1. It clarifies what actually matters. Standing at the edge of your own grave has a way of reshuffling your calendar. The trivial ceases to be urgent. Petty grievances lose all their power. The phone call you keep putting off to your dad finally gets made. Death is a great editor.
2. It humbles pride. It is hard, as Ryle observed, to be proud when you are standing near a coffin or an open grave. Memento mori deflates the bloated ego. You will soon be dust. With that in mind, it’s hard to value your finely curated resume like you once did.
3. It produces gratitude. Nothing will make you appreciate a working toe more than having a broken one. You see healthy-toed people walk around and think, “They’ve no idea how good it is to walk around freely without pain.” In the same way, facing death makes us deeply appreciate the gifts of life we so often take for granted. Your spouse, your kids, your friends, your morning coffee, the way the morning sun warms your face, none of it is owed you. When you remember that, the ordinary becomes precious and the boring becomes beautiful. Everything is finally seen as the gift it is and you stop waiting to enjoy the life you have now.
4. It loosens your grip on the world. A man sentenced to death doesn’t complain about the thread counts in his bed sheets. Memento mori puts the things of earth in their proper, smaller place. Money, status, sports, or our silly grievances shrink to actual size when measured against eternity.
5. It kills sin’s appeal. Pride, greed, lust, hatred, unforgiveness, laziness, procrastination feed on the illusion that we have unlimited time to feast on them. Remembering that your heart will one day stop makes it all the less attached to empty promises and impotent saviors. The coffin exposes sin’s ugliness in a powerful way.
6. It creates urgency for what’s eternal. People who remember they will die love better, forgive sooner, and share the good news of the empty tomb more boldly. They have the hard conversation. They make the phone call. They take the time. They stop waiting until “later” because they realize it might not come.

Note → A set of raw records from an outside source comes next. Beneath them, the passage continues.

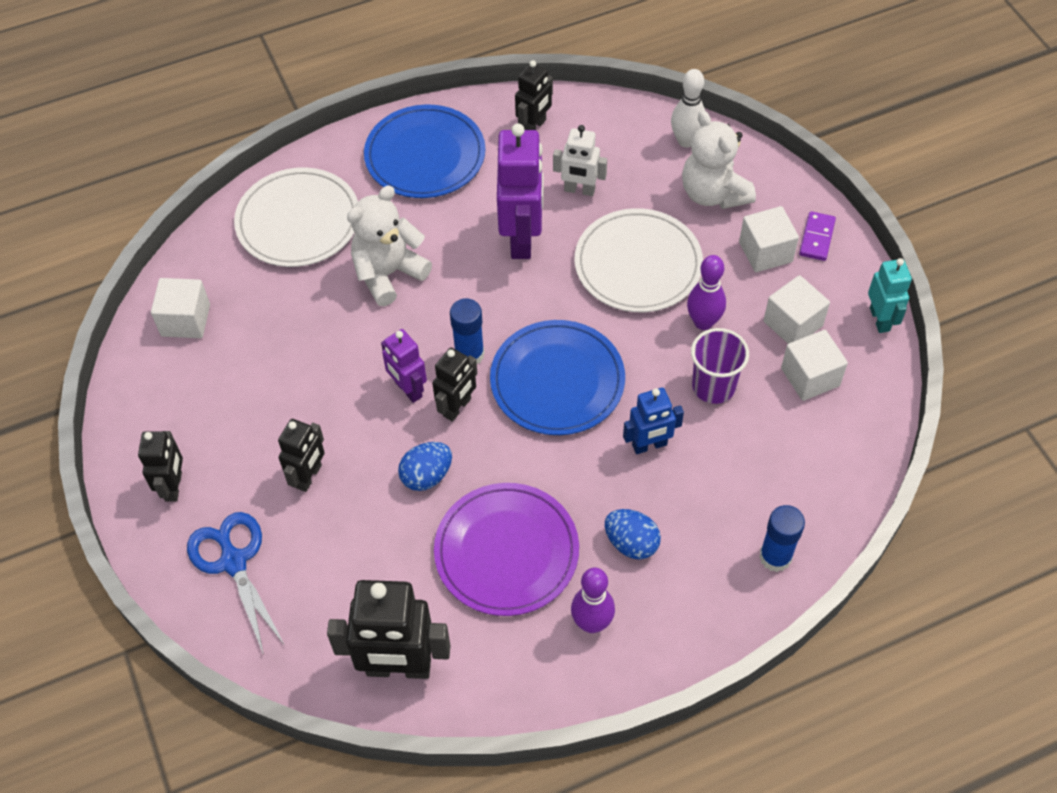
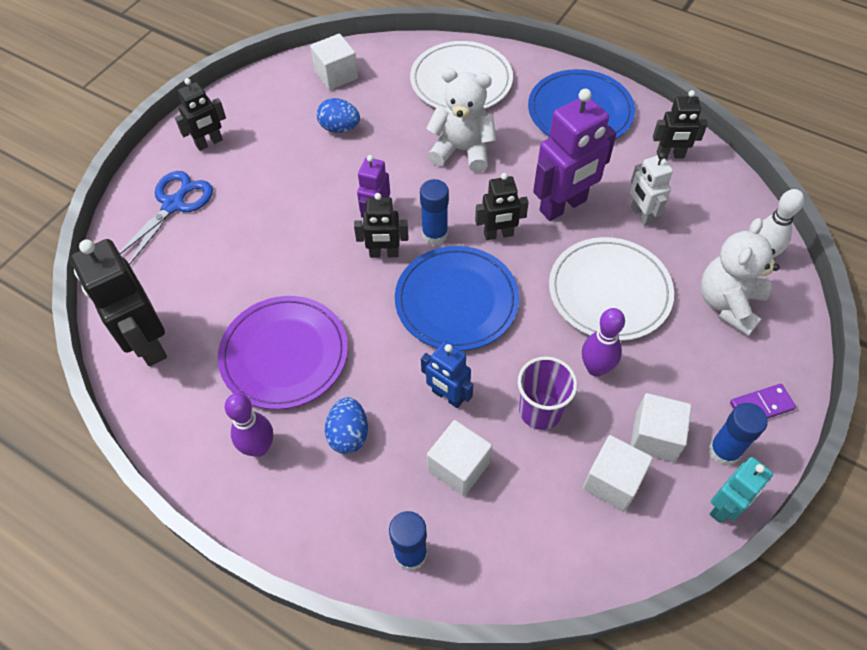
camera: 55 degrees right, 0 degrees up
(309, 476) = (265, 205): black robot -> black robot (498, 234)
(427, 476) = (313, 269): blue egg -> blue egg (339, 128)
(765, 252) = (708, 374): white cube -> white cube (458, 466)
(836, 288) = (724, 451): none -> blue glue stick

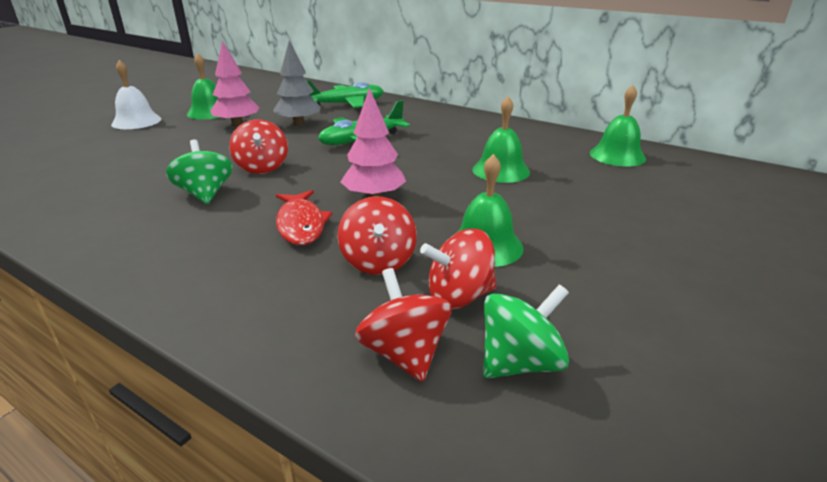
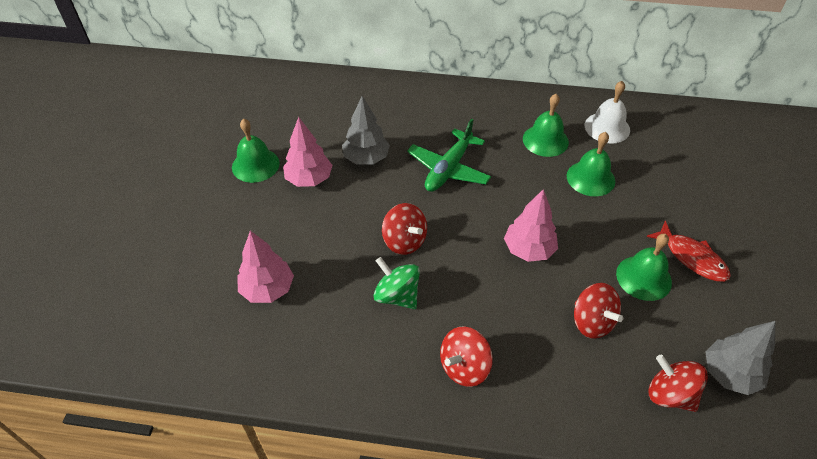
camera: 25 degrees left, 20 degrees up
(110, 166) = (268, 289): none -> pink tree
(136, 121) = (198, 207): white bell -> white bell (607, 127)
(301, 224) = (507, 304): red fish -> red fish (692, 258)
(347, 104) = (377, 106): green plane -> none
(459, 296) = (663, 334): red spinning top -> red spinning top (464, 367)
(520, 362) = (729, 374): green spinning top -> grey tree
(617, 155) = (657, 126): green bell -> green bell (545, 140)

7. It tests faith. Confessing Christ as Lord in health and prosperity will hit different when you’re laid low in the hospital bed. Practicing memento mori now will help you make a distinction between the things you say you believe and the things you actually believe. Whatever sifts lip-Christianity from heart-Christianity is well worth your time.
8. For the Christian, it stirs joy. This may be the strangest gift of all. For those who belong to Jesus, death is not the epilogue, but chapter one. Not an exit from life, but an entrance to it. It’s the moment the weary and worn pilgrim finally gets home. Remembering you will die is also remembering you will arrive.
9. It strengthens faith. Outside of Scripture, few things have strengthened my trust and gratitude for Jesus’ empty tomb than my loved ones’ full coffins. I remember preaching for my grandparents’ funerals thinking, “My God, it is so good to know the One who’s defeated the monster of death.” When I think about the day I’ll finally be laid to rest, I am all the more grateful to remember, “He is risen.”
A Closing Word
You are going to die. So am I. Pretending otherwise has never made anyone wiser, kinder, or more whole. Remembering it just might.
Number your days, fellow pilgrim. Take a note from the desert fathers and get yourself a desk-skull. Walk a mile or two through a cemetery. Read an obituary. Pray Psalm 90:12 from your heart the moment you rise from bed. Each night you lie down, think of it as a dress-rehearsal for the last time. Maybe join my students in spirit and write out your own funeral. Remember death to get a heart of wisdom.
The grave is not the end of the road for the Christian. It’s the last bend before home. Remember that, and you may find, as the saints have always found, that thinking often about death is one of the surest ways to finally start living.